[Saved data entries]
=====
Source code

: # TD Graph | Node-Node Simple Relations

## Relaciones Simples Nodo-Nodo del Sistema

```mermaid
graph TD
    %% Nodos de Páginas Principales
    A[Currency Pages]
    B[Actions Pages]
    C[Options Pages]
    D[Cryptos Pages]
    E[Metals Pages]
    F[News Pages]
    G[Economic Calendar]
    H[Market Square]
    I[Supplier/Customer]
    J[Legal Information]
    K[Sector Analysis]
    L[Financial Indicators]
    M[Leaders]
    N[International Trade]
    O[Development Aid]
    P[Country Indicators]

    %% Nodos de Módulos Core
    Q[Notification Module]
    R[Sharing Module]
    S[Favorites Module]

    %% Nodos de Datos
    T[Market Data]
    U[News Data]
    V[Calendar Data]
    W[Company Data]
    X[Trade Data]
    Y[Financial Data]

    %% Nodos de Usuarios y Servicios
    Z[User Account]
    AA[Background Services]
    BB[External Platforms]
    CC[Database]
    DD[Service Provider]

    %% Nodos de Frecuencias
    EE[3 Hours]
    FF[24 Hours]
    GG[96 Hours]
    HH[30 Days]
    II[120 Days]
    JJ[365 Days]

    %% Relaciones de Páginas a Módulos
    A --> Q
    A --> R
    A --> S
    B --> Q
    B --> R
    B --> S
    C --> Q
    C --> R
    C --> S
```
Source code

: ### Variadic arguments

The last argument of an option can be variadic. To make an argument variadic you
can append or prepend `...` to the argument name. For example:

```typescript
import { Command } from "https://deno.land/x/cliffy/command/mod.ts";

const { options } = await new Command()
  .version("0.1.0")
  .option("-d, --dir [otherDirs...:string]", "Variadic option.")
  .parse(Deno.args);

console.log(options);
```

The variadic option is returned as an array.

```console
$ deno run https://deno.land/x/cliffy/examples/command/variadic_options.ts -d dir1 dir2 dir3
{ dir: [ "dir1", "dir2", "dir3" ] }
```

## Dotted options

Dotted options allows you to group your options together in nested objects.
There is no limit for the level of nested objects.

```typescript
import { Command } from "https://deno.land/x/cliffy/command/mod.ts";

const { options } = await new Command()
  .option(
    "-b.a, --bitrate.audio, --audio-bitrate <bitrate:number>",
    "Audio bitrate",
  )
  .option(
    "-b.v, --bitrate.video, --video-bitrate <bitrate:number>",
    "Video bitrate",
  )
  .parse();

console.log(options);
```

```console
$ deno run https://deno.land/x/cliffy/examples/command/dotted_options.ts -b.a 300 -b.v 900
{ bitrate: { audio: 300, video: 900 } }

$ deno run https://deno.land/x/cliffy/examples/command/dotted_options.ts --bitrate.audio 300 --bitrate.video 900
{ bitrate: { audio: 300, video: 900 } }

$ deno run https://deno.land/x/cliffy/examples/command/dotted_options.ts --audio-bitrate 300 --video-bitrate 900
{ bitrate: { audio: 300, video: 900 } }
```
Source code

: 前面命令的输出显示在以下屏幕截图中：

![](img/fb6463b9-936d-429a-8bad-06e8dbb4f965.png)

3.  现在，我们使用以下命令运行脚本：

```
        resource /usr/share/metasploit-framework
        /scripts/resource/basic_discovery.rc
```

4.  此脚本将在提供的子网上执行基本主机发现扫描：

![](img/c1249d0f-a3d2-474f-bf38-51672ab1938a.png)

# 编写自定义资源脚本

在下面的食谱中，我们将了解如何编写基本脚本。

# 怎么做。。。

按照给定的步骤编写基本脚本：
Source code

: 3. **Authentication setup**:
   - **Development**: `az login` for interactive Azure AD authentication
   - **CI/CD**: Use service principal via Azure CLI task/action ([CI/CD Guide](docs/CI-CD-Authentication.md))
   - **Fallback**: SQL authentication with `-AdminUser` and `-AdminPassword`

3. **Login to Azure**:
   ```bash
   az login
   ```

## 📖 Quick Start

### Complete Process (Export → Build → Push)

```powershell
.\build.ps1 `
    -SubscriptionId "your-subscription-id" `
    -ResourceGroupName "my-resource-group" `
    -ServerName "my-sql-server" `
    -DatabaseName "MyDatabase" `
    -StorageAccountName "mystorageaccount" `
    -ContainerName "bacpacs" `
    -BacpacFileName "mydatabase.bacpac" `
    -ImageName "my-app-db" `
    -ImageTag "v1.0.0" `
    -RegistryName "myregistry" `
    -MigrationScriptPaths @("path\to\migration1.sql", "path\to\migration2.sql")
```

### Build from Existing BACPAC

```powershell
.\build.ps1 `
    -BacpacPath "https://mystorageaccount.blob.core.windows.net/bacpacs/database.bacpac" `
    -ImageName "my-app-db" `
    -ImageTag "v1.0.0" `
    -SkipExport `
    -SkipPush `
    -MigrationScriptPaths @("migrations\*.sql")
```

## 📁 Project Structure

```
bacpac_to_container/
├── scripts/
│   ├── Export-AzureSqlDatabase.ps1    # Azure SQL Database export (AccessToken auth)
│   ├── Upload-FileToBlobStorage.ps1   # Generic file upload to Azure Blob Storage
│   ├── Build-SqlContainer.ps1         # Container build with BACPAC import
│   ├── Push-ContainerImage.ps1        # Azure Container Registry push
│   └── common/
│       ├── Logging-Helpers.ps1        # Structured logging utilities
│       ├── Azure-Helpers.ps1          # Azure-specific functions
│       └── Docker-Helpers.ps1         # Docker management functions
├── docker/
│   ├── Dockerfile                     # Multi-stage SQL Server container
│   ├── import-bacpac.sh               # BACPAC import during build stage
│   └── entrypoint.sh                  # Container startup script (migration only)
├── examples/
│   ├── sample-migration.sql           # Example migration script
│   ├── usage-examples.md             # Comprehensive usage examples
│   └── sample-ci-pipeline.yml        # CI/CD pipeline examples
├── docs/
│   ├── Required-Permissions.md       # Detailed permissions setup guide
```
=====
• **Assignment**
Search the records for the string "docs", and copy every line that holds it.

• **Response area**
   - **CI/CD**: Use service principal via Azure CLI task/action ([CI/CD Guide](docs/CI-CD-Authentication.md))
├── docs/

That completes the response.